The story of The Rape of Lucrece is deceptively simple: Tarquin, a Roman prince, lusts after his friend Collatine’s wife, Lucrece. After stealing into her bed-chamber and committing the rape, he flees in shame. Lucrece, similarly shamed, calls her husband home, and commits suicide. Collatine and his friends vow revenge on Tarquin, who flees into exile. Within this simple framework, Shakespeare skips back and forth between the characters, allowing all sides of the tale to be told, as well as capturing Tarquin’s lust, his explanations of his atrocious act, as well as Lucrece’s shame and subsequent suicidal urge. The material is powerful and horrifying; psychological torment and lustful, erotic language are juxtaposed painfully well, and one cannot help but feel slightly shamed by what they are experiencing. Praise should be given here to Jon Tarlton, as his adaptation of the script carries all of these thematic elements, not skimping on the difficult or disturbing lines: these are what give the piece its horrid energy.
Logan’s job on stage is not easy. He has to portray a variety of characters, and deliver these base emotional lines with intensity and vigour, without sacrificing the needed cadence, diction and flow of the writing. He achieves all of these, to a degree. The lines are beautifully and excellently delivered, not a missed syllable or beat to be heard, although their directness, their crispness, lessened the emotional impact. Even when lustfully snarling or mournfully wailing, Logan didn’t let his diction slip, and thus, at moments of high emotion, the acting seemed to give way to simple storytelling. However, despite those highest of moments, the emotionality seething through the piece was presented well, and Logan had no problem involving the audience and making them part of the nightmare. My only other criticism would be his moments as Lucrece: his voice was pitched too high, and made some very haunting passages a little ridiculous. Otherwise, this is well-delivered, powerful, and an immense achievement for one actor.
The production of the piece is similarly crisp and clear, and worthy of praise.
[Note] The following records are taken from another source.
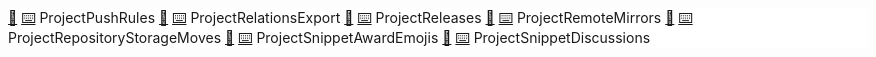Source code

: <td>
<a href="https://docs.gitlab.com/16.4/ee/api/protected_environments.html">🦊</a>
</td>
<td>
<a href="./src/resources/ProjectProtectedEnvironments.ts">⌨️</a>
</td>
</tr>
<tr>
<th>ProjectPushRules</th>
<td>
<a href="https://docs.gitlab.com/16.4/ee/api/projects.html#push-rules">🦊</a>
</td>
<td>
<a href="./src/resources/ProjectPushRules.ts">⌨️</a>
</td>
</tr>
<tr>
<th>ProjectRelationsExport</th>
<td>
<a href="https://docs.gitlab.com/16.4/ee/api/project_relations_export.html">🦊</a>
</td>
<td>
<a href="./src/resources/ProjectRelationsExport.ts">⌨️</a>
</td>
</tr>
<tr>
<th>ProjectReleases</th>
<td>
<a href="https://docs.gitlab.com/16.4/ee/api/releases/">🦊</a>
</td>
<td>
<a href="./src/resources/ProjectReleases.ts">⌨️</a>
</td>
</tr>
<tr>
<th>ProjectRemoteMirrors</th>
<td>
<a href="https://docs.gitlab.com/16.4/ee/api/remote_mirrors.html">🦊</a>
</td>
<td>
<a href="./src/resources/ProjectRemoteMirrors.ts">⌨️</a>
</td>
</tr>
<tr>
<th>ProjectRepositoryStorageMoves</th>
<td>
<a href="https://docs.gitlab.com/16.4/ee/api/project_repository_storage_moves.html">🦊</a>
</td>
<td>
<a href="./src/resources/ProjectRepositoryStorageMoves.ts">⌨️</a>
</td>
</tr>
<tr>
<th>ProjectSnippetAwardEmojis</th>
<td>
<a href="https://docs.gitlab.com/16.4/ee/api/emoji_reactions.html">🦊</a>
</td>
<td>
<a href="./src/resources/ProjectSnippetAwardEmojis.ts">⌨️</a>
</td>
</tr>
<tr>
<th>ProjectSnippetDiscussions</th>
<td>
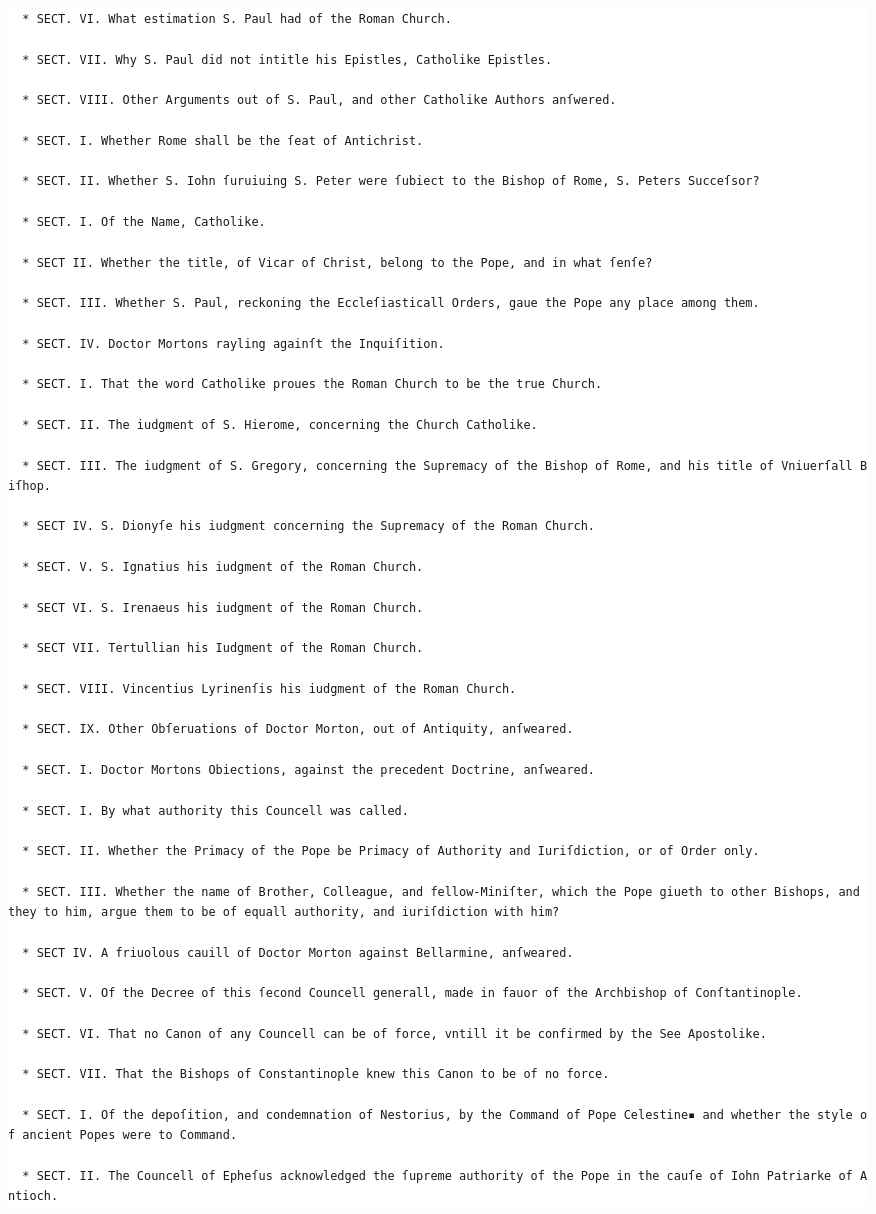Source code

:       * SECT. VI. What estimation S. Paul had of the Roman Church.

      * SECT. VII. Why S. Paul did not intitle his Epistles, Catholike Epistles.

      * SECT. VIII. Other Arguments out of S. Paul, and other Catholike Authors anſwered.

      * SECT. I. Whether Rome shall be the ſeat of Antichrist.

      * SECT. II. Whether S. Iohn ſuruiuing S. Peter were ſubiect to the Bishop of Rome, S. Peters Succeſsor?

      * SECT. I. Of the Name, Catholike.

      * SECT II. Whether the title, of Vicar of Christ, belong to the Pope, and in what ſenſe?

      * SECT. III. Whether S. Paul, reckoning the Eccleſiasticall Orders, gaue the Pope any place among them.

      * SECT. IV. Doctor Mortons rayling againſt the Inquiſition.

      * SECT. I. That the word Catholike proues the Roman Church to be the true Church.

      * SECT. II. The iudgment of S. Hierome, concerning the Church Catholike.

      * SECT. III. The iudgment of S. Gregory, concerning the Supremacy of the Bishop of Rome, and his title of Vniuerſall Biſhop.

      * SECT IV. S. Dionyſe his iudgment concerning the Supremacy of the Roman Church.

      * SECT. V. S. Ignatius his iudgment of the Roman Church.

      * SECT VI. S. Irenaeus his iudgment of the Roman Church.

      * SECT VII. Tertullian his Iudgment of the Roman Church.

      * SECT. VIII. Vincentius Lyrinenſis his iudgment of the Roman Church.

      * SECT. IX. Other Obſeruations of Doctor Morton, out of Antiquity, anſweared.

      * SECT. I. Doctor Mortons Obiections, against the precedent Doctrine, anſweared.

      * SECT. I. By what authority this Councell was called.

      * SECT. II. Whether the Primacy of the Pope be Primacy of Authority and Iuriſdiction, or of Order only.

      * SECT. III. Whether the name of Brother, Colleague, and fellow-Miniſter, which the Pope giueth to other Bishops, and they to him, argue them to be of equall authority, and iuriſdiction with him?

      * SECT IV. A friuolous cauill of Doctor Morton against Bellarmine, anſweared.

      * SECT. V. Of the Decree of this ſecond Councell generall, made in fauor of the Archbishop of Conſtantinople.

      * SECT. VI. That no Canon of any Councell can be of force, vntill it be confirmed by the See Apostolike.

      * SECT. VII. That the Bishops of Constantinople knew this Canon to be of no force.

      * SECT. I. Of the depoſition, and condemnation of Nestorius, by the Command of Pope Celestine▪ and whether the style of ancient Popes were to Command.

      * SECT. II. The Councell of Epheſus acknowledged the ſupreme authority of the Pope in the cauſe of Iohn Patriarke of Antioch.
The music is haunting and powerfully, excellently composed by Simon Slater, although it was a little too loud on the night, occasionally drowning out Logan in its discordant glory, or fading into a little unfortunate feedback. What Logan was wearing and the simple cloth he was working with fit the piece very well, and brought to mind the elaborate story-teller of yore, passing from town to town and telling his tales; a shame it didn’t fit the venue at Upstairs at Three and Ten, with its slightly gaudy red material draped over red-brick. Although it is commendable that the piece relies on a single actor and a bare stage, a little dressing could have been done to make the space more neutral. Nevertheless, it only jarred a little.
In short, this is a powerful achievement. The script has been made performable and exciting, and it is delivered by a master of his craft. A couple of minor issues do haunt the heels of this production, and a little more attention to detail would not go amiss. Nonetheless, an evocative whole, and worthy of plenty of attention.